◆ **Selected passage**:
+===+

On 8/15/19 6:42 PM, Carroll, Paul wrote:
> This is a proposed patch to libiberty, with an accompanying patch to GCC.
> The purpose of this patch is to make it possible for Windows-hosted
> toolchains to have the ability to control whether Canonicalized
> filenames are converted to all lower-case.
> Most Windows users are not affected by this behavior.
> However, we have at least one customer who does use Windows systems
> where their hard drives are case-sensitive.  Thus, they desire this
> ability.

+===+

◆ **Record extracts**:
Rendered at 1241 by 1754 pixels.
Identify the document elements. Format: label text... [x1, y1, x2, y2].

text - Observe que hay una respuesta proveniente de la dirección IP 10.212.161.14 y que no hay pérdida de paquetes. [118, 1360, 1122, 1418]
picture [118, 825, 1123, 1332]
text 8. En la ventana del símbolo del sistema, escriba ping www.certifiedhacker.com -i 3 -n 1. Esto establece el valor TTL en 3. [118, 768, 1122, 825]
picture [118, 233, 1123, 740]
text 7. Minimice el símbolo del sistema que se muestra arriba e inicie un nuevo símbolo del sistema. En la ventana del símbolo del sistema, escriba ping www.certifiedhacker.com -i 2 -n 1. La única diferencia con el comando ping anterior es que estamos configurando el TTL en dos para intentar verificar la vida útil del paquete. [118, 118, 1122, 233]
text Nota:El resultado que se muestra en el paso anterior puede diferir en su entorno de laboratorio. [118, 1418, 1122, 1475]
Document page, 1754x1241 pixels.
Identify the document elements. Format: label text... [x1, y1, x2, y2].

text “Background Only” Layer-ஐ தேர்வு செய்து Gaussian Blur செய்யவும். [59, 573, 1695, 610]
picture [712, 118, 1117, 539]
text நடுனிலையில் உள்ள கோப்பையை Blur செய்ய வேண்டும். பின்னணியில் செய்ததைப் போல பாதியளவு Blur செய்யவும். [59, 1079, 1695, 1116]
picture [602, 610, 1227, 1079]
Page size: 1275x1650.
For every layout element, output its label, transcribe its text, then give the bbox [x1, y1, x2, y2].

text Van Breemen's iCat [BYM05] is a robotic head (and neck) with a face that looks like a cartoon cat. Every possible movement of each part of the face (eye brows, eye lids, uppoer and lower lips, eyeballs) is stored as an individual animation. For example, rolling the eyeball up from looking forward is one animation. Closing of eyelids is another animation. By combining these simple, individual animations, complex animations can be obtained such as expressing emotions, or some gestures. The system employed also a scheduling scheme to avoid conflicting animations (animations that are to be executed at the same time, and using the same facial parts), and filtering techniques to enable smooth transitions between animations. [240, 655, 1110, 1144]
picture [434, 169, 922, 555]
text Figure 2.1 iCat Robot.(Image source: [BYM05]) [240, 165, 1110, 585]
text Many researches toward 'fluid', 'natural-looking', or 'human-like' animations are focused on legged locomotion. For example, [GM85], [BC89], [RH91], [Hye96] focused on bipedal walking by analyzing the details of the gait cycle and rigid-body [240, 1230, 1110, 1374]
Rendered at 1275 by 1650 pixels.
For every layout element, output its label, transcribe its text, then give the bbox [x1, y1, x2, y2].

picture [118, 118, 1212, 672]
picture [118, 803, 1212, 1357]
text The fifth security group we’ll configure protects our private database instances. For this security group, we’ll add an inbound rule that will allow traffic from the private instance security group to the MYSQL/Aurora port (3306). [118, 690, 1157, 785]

+===+

◆ **Problem 1**: Copy the records from the line containing "Rendered at 1275 by 1650 pixels." through the last line of the records, inclusive.
◆ **Problem 2**: Proceed with the message about the libiberty patch for lower-case filename conversion on Windows, picking up after its last line.

◆ **Output 1**:
Rendered at 1275 by 1650 pixels.
For every layout element, output its label, transcribe its text, then give the bbox [x1, y1, x2, y2].

picture [118, 118, 1212, 672]
picture [118, 803, 1212, 1357]
text The fifth security group we’ll configure protects our private database instances. For this security group, we’ll add an inbound rule that will allow traffic from the private instance security group to the MYSQL/Aurora port (3306). [118, 690, 1157, 785]

◆ **Output 2**:
> 
> The first implementation of Windows support in libiberty/lrealpath.c was
> added back in 2004.  The new code included a call to GetFullPathName(),
> to Canonicalize the filename.  Next,  if there was sufficient room in
> the buffer, the following code was run:
> 
>         /* The file system is case-preserving but case-insensitive,
>            Canonicalize to lowercase, using the codepage associated
>            with the process locale.  */
>         CharLowerBuff (buf, len);
>         return strdup (buf);
> 
> In effect, the assumption of the code is that all Windows file systems
> will be case-preserving but case-insensitive, so converting a filename
> to lowercase is not a problem.  And tools would always find the
> resulting file on the file system.  That turns out not to be true, but
> lrealpath() was mostly used just for system header files, so no one
> noticed.
> 
> However, in April 2014, libcpp was patched, to cause even non-system
> headers on Windows systems to be Canonicalized.  This patch has caused
> problems for users that have case-sensitive file systems on their
> Windows systems.  A patch to libcpp was proposed to do additional
> Canonicalize non-system headers on Windows systems.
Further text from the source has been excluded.